When running the API using hug, you can set the environment variable like this:

INTELMQ_API_CONFIG=/etc/intelmq/api-config.json hug -m intelmq_api.serve

The default configuration which is shipped with the packages is also listed here for reference:

{
    "intelmq_ctl_cmd": ["sudo", "-u", "intelmq", "intelmqctl"],
    "allowed_path": "/opt/intelmq/var/lib/bots/",
    "session_store": "/etc/intelmq/api-session.sqlite",
    "session_duration": 86400,
    "allow_origins": ["*"]
}

On Debian based systems, the default path for the session_store is /var/lib/dbconfig-common/sqlite3/intelmq-api/intelmqapi, because the Debian package uses the Debian packaging tools to manage the database file.

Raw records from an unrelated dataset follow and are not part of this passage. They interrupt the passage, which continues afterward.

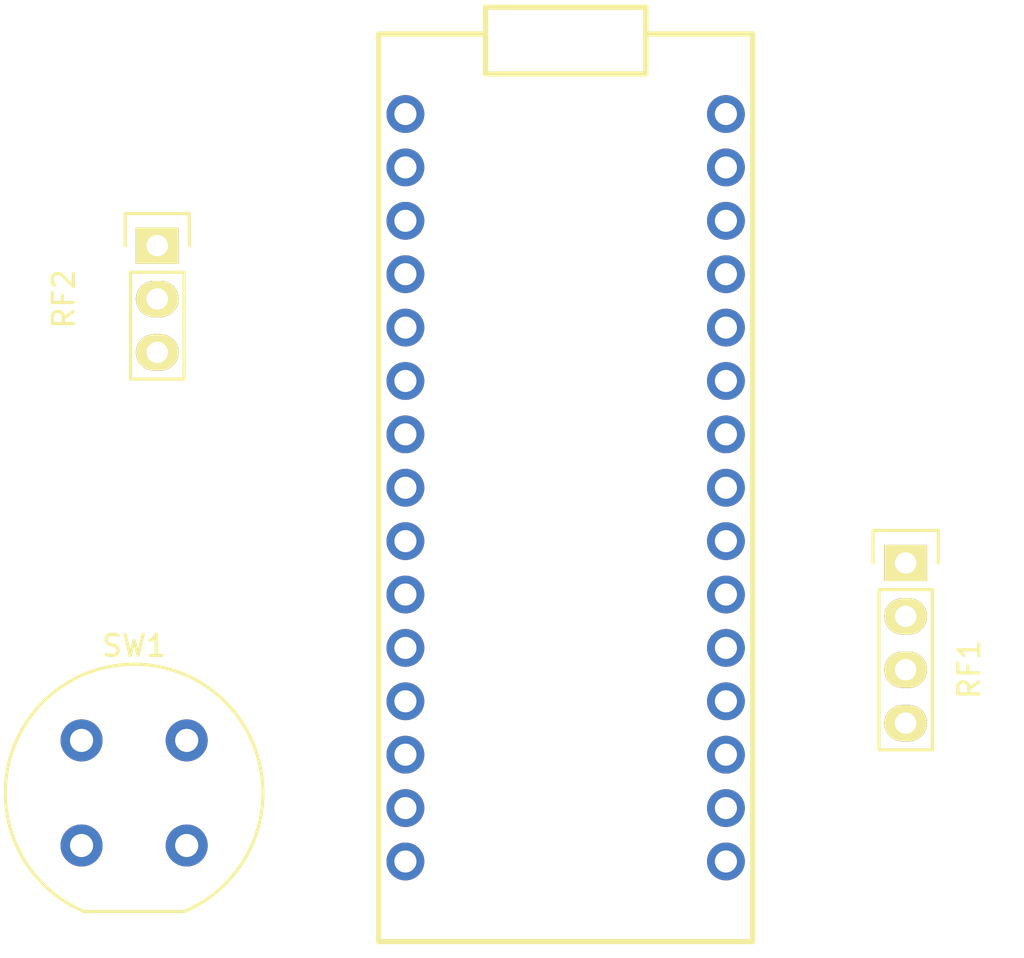
<source format=kicad_pcb>
(kicad_pcb (version 20211014) (generator pcbnew)

  (general
    (thickness 1.6)
  )

  (paper "A4")
  (layers
    (0 "F.Cu" signal)
    (31 "B.Cu" signal)
    (32 "B.Adhes" user "B.Adhesive")
    (33 "F.Adhes" user "F.Adhesive")
    (34 "B.Paste" user)
    (35 "F.Paste" user)
    (36 "B.SilkS" user "B.Silkscreen")
    (37 "F.SilkS" user "F.Silkscreen")
    (38 "B.Mask" user)
    (39 "F.Mask" user)
    (40 "Dwgs.User" user "User.Drawings")
    (41 "Cmts.User" user "User.Comments")
    (42 "Eco1.User" user "User.Eco1")
    (43 "Eco2.User" user "User.Eco2")
    (44 "Edge.Cuts" user)
    (45 "Margin" user)
    (46 "B.CrtYd" user "B.Courtyard")
    (47 "F.CrtYd" user "F.Courtyard")
    (48 "B.Fab" user)
    (49 "F.Fab" user)
    (50 "User.1" user)
    (51 "User.2" user)
    (52 "User.3" user)
    (53 "User.4" user)
    (54 "User.5" user)
    (55 "User.6" user)
    (56 "User.7" user)
    (57 "User.8" user)
    (58 "User.9" user)
  )

  (setup
    (pad_to_mask_clearance 0)
    (pcbplotparams
      (layerselection 0x00010fc_ffffffff)
      (disableapertmacros false)
      (usegerberextensions false)
      (usegerberattributes true)
      (usegerberadvancedattributes true)
      (creategerberjobfile true)
      (svguseinch false)
      (svgprecision 6)
      (excludeedgelayer true)
      (plotframeref false)
      (viasonmask false)
      (mode 1)
      (useauxorigin false)
      (hpglpennumber 1)
      (hpglpenspeed 20)
      (hpglpendiameter 15.000000)
      (dxfpolygonmode true)
      (dxfimperialunits true)
      (dxfusepcbnewfont true)
      (psnegative false)
      (psa4output false)
      (plotreference true)
      (plotvalue true)
      (plotinvisibletext false)
      (sketchpadsonfab false)
      (subtractmaskfromsilk false)
      (outputformat 1)
      (mirror false)
      (drillshape 1)
      (scaleselection 1)
      (outputdirectory "")
    )
  )

  (net 0 "")
  (net 1 "unconnected-(ArduinoNanoEvery1-Pad1)")
  (net 2 "unconnected-(ArduinoNanoEvery1-Pad2)")
  (net 3 "unconnected-(ArduinoNanoEvery1-Pad3)")
  (net 4 "unconnected-(ArduinoNanoEvery1-Pad4)")
  (net 5 "unconnected-(ArduinoNanoEvery1-Pad5)")
  (net 6 "unconnected-(ArduinoNanoEvery1-Pad6)")
  (net 7 "unconnected-(ArduinoNanoEvery1-Pad7)")
  (net 8 "unconnected-(ArduinoNanoEvery1-Pad8)")
  (net 9 "unconnected-(ArduinoNanoEvery1-Pad9)")
  (net 10 "unconnected-(ArduinoNanoEvery1-Pad10)")
  (net 11 "unconnected-(ArduinoNanoEvery1-Pad11)")
  (net 12 "/VCC")
  (net 13 "unconnected-(ArduinoNanoEvery1-Pad13)")
  (net 14 "unconnected-(ArduinoNanoEvery1-Pad14)")
  (net 15 "unconnected-(ArduinoNanoEvery1-Pad15)")
  (net 16 "unconnected-(ArduinoNanoEvery1-Pad16)")
  (net 17 "unconnected-(ArduinoNanoEvery1-Pad17)")
  (net 18 "unconnected-(ArduinoNanoEvery1-Pad18)")
  (net 19 "GND")
  (net 20 "/D2")
  (net 21 "/D3")
  (net 22 "unconnected-(ArduinoNanoEvery1-Pad22)")
  (net 23 "unconnected-(ArduinoNanoEvery1-Pad23)")
  (net 24 "unconnected-(ArduinoNanoEvery1-Pad24)")
  (net 25 "unconnected-(ArduinoNanoEvery1-Pad25)")
  (net 26 "unconnected-(ArduinoNanoEvery1-Pad26)")
  (net 27 "unconnected-(ArduinoNanoEvery1-Pad27)")
  (net 28 "unconnected-(ArduinoNanoEvery1-Pad28)")
  (net 29 "unconnected-(ArduinoNanoEvery1-Pad29)")
  (net 30 "unconnected-(ArduinoNanoEvery1-Pad30)")
  (net 31 "unconnected-(RF1-Pad3)")
  (net 32 "unconnected-(SW1-Pad3)")
  (net 33 "/D4")

  (footprint "Sensors:RF_Receiver_433_MHz" (layer "F.Cu") (at 103.612114 72.22 -90))

  (footprint "Button_Switch_THT:Push_E-Switch_KS01Q01" (layer "F.Cu") (at 64.4 75.6))

  (footprint "WorkshopFootprints:NanoEvery" (layer "F.Cu") (at 79.8 45.8))

  (footprint "Sensors:RF_Transmitter_433_MHz" (layer "F.Cu") (at 68 54.6 -90))

)

</source>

The following configuration options are available:

  • intelmq_ctl_cmd: Your intelmqctl command. If this is not set in a configuration file the default is used, which is ["sudo", "-u", "intelmq", "/usr/local/bin/intelmqctl"] The option "intelmq_ctl_cmd" is a list of strings so that we can avoid shell-injection vulnerabilities because no shell is involved when running the command. This means that if the command you want to use needs parameters, they have to be separate strings.
  • allowed_path: intelmq-api can grant read-only access to specific files - this setting defines the path those files can reside in.
  • session_store: this is an optional path to a sqlite database, which is used for session storage and authentication. If it is not set (which is the default), no authentication is used!
  • session_duration: the maximal duration of a session, its 86400 seconds by default
  • allow_origins: a list of origins the responses of the API can be shared with. Allows every origin by default.

Permissions

intelmq-api tries to write a couple of configuration files in the ${PREFIX}/etc/intelmq directory - this is only possible if you set the permissions accordingly, given that intelmq-api runs under a different user. The user the API run as also needs write access to the folder the session_store is located in, otherwise there will be an error accessing the session data. If you\'re using the default Apache 2 setup, you might want to set the group of the files to www-data and give it write permissions (chmod -R g+w <directoryname>). In addition to that, the intelmq-manager tries to store the bot positions via the API into the file ${PREFIX}/etc/intelmq/manager/positions.conf. You should therefore create the folder ${PREFIX}/etc/intelmq/manager and the file positions.conf in it.

Adding a user

If you enable the session_store you will have to create user accounts to be able to access the API functionality. You can do this using intelmq-api-adduser:

intelmq-api-adduser --user <username> --password <password>

A note on SELinux

On systems with SELinux enabled, the API will fail to call intelmqctl. Therefore, SELinux needs to be disabled:

setenforce 0

We welcome contributions to provide SELinux policies.